### WORK INSTRUCTION
Continue the biography of the boxer Betulio González from the point where it stops.

### EXERCISE TEXT
Betulio González

Personal information
- Born: Betulio Segundo González October 24, 1949 (age 76) La Concepción, Venezuela
- Height: 5 ft 2+1⁄2 in (159 cm)
- Weight: Light flyweight; Flyweight;

Boxing career
- Reach: 66 in (168 cm)
- Stance: Orthodox

Boxing record
- Total fights: 92
- Wins: 76
- Win by KO: 52
- Losses: 12
- Draws: 4

= Betulio González =

Venezuelan boxer

Betulio Segundo González (born October 24, 1949) is a former boxer from Venezuela, who is considered a national hero in Venezuela. He is considered by many to be Venezuela's greatest world champion in boxing history. A combatant of 92 bouts, he fought until eleven months before he turned forty, the mandatory age for professional fighters to retire in Venezuela.

==Professional career==
A native of Maracaibo, Zulia State he made his professional boxing debut on April 24, 1968, knocking out Elio Monzat in the third round at Gonzalez's hometown. Gonzalez won his first ten fights, including his Caracas debut, on November 25 of that same year, with a ten-round decision over Evencio Bruguillos.

On August 1, 1969, his winning streak came to a halt, when he was held to a ten-round draw (tie), by Juan José Brizuela in Caracas. He beat Brizuela by a ten-round decision in a September 16 rematch, then challenged Hector Criollo for the Venezuelan Flyweight title on October 10. He won his first belt by knocking out Criollo in seven rounds to win the regional title.

On March 6, 1970, he suffered a somewhat surprising defeat, at the hands of Felix Marquez, who had only five prior professional fights. He was knocked out by Marquez in six rounds. He followed this with a win over Marquez by 12 rounds split decision to retain the Venezuelan flyweight title in a rematch as well as a win over Nestor Jimenez and a loss to Ignacio Espinal; both Jimenez and Espinal would later go on to fight for world titles.

On April 1, 1971, he got his first world title try, in what also was his first fight abroad. Fighting Masao Ohba in Tokyo for the WBA world Flyweight title, he dropped a fifteen-round unanimous decision.

### DATA SHOWN
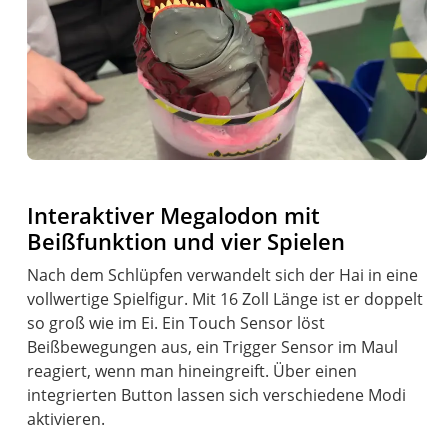
Interaktiver Megalodon mit
Beißfunktion und vier Spielen
Nach dem Schlüpfen verwandelt sich der Hai in eine
vollwertige Spielfigur. Mit 16 Zoll Länge ist er doppelt
so groß wie im Ei. Ein Touch Sensor löst
Beißbewegungen aus, ein Trigger Sensor im Maul
reagiert, wenn man hineingreift. Über einen
integrierten Button lassen sich verschiedene Modi
aktivieren.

### EXERCISE ANSWER
After three more wins, he had his second chance at a world title: on November 20, he faced world champion Erbito Salavarria for his WBC world title. The fight resulted in a controversial fifteen-round draw: The Zulia State boxing commission alleged that Salavarria had been given sugar or illegal drugs during the fight, and sent the WBC a bottle with which the sugar or drugs had supposedly been administered. The WBC recognized Gonzalez to be as world champion.

He lost the title in his second defense, being handed a tenth-round knockout by Venice Borkhorsor on September 29 at Bangkok. He defeated Socrates Batoto in his lone defense.

Gonzalez had four wins in a row after that loss, and, on August 4, 1973, he became a world Flyweight champion for the second time, when he claimed the vacant WBA title by defeating Miguel Canto by a fifteen-round majority decision in Maracaibo.

On November 17, he retained the title with an eleventh-round knockout over Alberto Morales. On May 19, 1974, he faced Shoji Oguma, another world champion boxer, in a non-title, ten round bout held at Tokyo. Gonzalez prevailed by a ten-round decision. On July 20, Gonzalez fought in Italy against Franco Udella, a world Jr. Flyweight champion, and he retained the WBA world Flyweight title with a tenth-round knockout.

Oguma became the WBA world Flyweight champion when he beat Gonzalez, on November 1, with a fifteen-round split decision in Tokyo.

After one more win, Gonzalez and Canto met, this time with Canto as WBC world champion. Canto defeated Gonzalez by a fifteen-round split decision on May 24, 1975 at Monterrey, Mexico.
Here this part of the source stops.